Plagiarism is presenting someone else's work as your own. This paper in 'Journal of Chemistry: Education Research and Practice' that is supposed to be by one author, is actually a patchwork of paragraphs copied from three other published works by others.
This was the most disappointing read of the sample. I felt most of the studies at least represented honest attempts to contribute to the research literature even if all seemed to suffer from limited significance (although the article which wanted to overturn a good deal of canonical physics and chemistry was at least potentially significant), most raised unexplored issues of generalisation, and most included conceptual, logical and/or methodological weaknesses as well as language/typographical errors. However, stealing other people's scholarship, and presenting it as your own work is not just poor scholarship but academic malpractice.
(Read 'Can deforestation stop indigenous groups starving?')
This incoherent montage of other people's scholarship was also submitted to another journal two days before it was submitted to the 'Journal of Chemistry: Education, Research and Practice': it is also published in an outlet called 'Acta Scientific Pharmaceutical Sciences'.
(Read about 'A failure of peer review')
Poor quality work
In summary, from the papers I looked at, that is those in the journal that I felt most qualified to evaluate, the work in Journal of Chemistry: Education Research and Practice is not of 'publishable quality'. Some of the articles might be useful starting points for a publication, and may have been suitable for improvement and development through the peer review process.

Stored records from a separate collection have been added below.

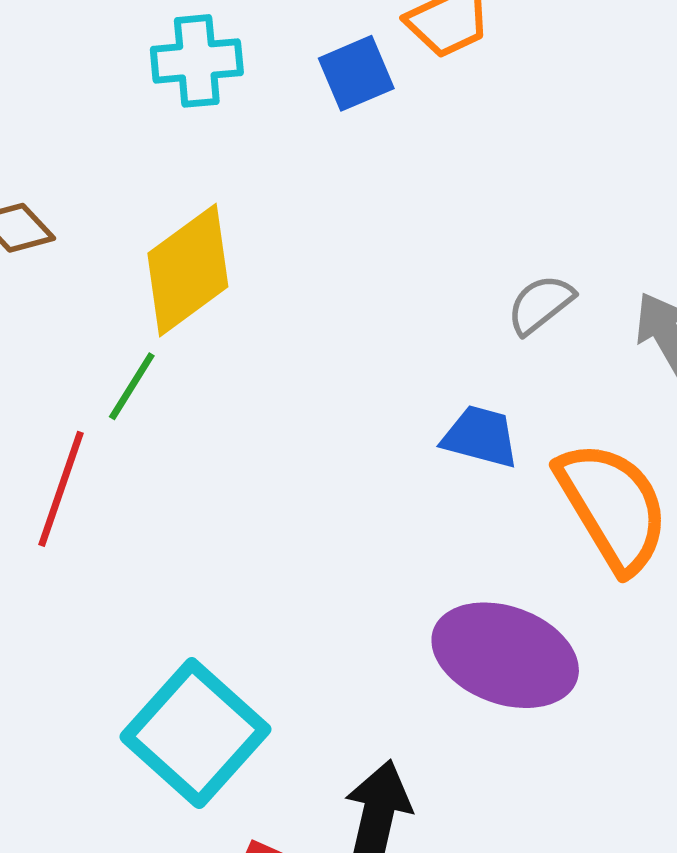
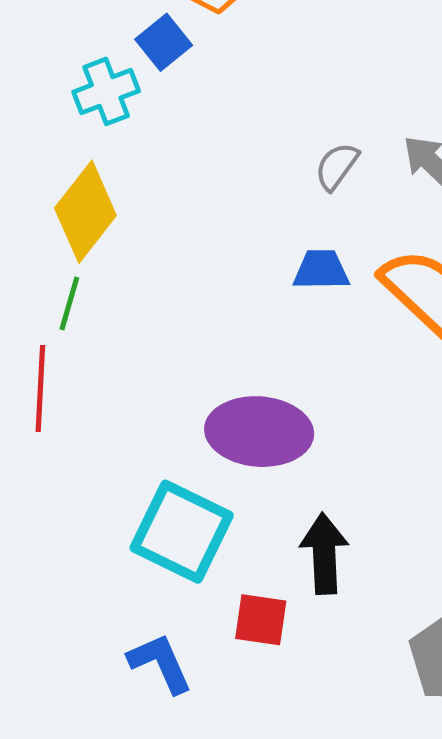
cyan cross: (197, 61) -> (106, 91), moved
purple ellipse: (505, 655) -> (259, 432), moved

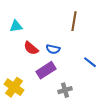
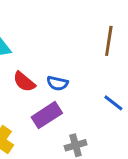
brown line: (74, 21) -> (109, 41), moved

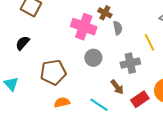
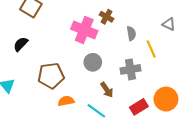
gray semicircle: (118, 28) -> (131, 33), moved
brown arrow: (117, 87) -> (107, 90), moved
orange semicircle: (62, 102) -> (66, 101), moved

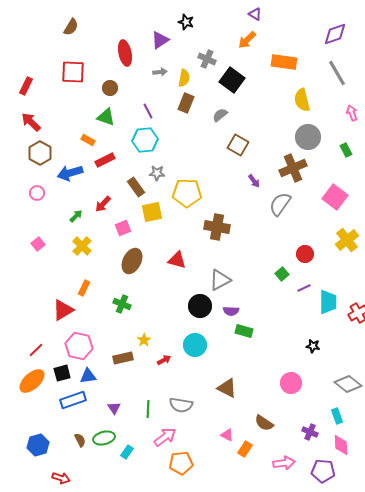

However, if there was any meaningful peer review of some of these papers, it was clearly not by anyone who was both qualified to, and prepared to, carefully evaluate the manuscripts.
This lets down the community as poor quality work appears in the literature. This journal also lets down the authors as they should expect their work to be challenged and so improved, through rigorous peer review – which clearly has not operated here. The exception is the author who simply translated and pasted segments of other people's work into an incoherent composite. That is not a matter of needing editorial support, but simply of learning that it is wrong to steal. That author let themselves down.
Work cited:
Taber, K. S. (2018). The end of academic standards? A lament on the erosion of scholarly values in the post-truth world. Chemistry Education Research and Practice, 19(1), 9-14. doi:10.1039/C7RP90012K
Notes
1 Of course, there is the matter of claiming priority by publishing first. In the mythology of science this is very important – though in practice this is seldom as critical as the myth suggests. In science education someone would have to be incredibly unlucky to miss winning a major award or getting that dream job because they published a week or two after a colleague made substantially the same claim – I doubt this has ever occurred.
2 Peer review (psychologically, at least) can seem to be a bit like an irregular verb, in that my work does not really need peer review, but yours will benefit from it; the requests I get to change my submitted manuscripts are misguided, unhelpful or petty, but the recommendations I make about improving other people's work are appropriate, necessary and insightful.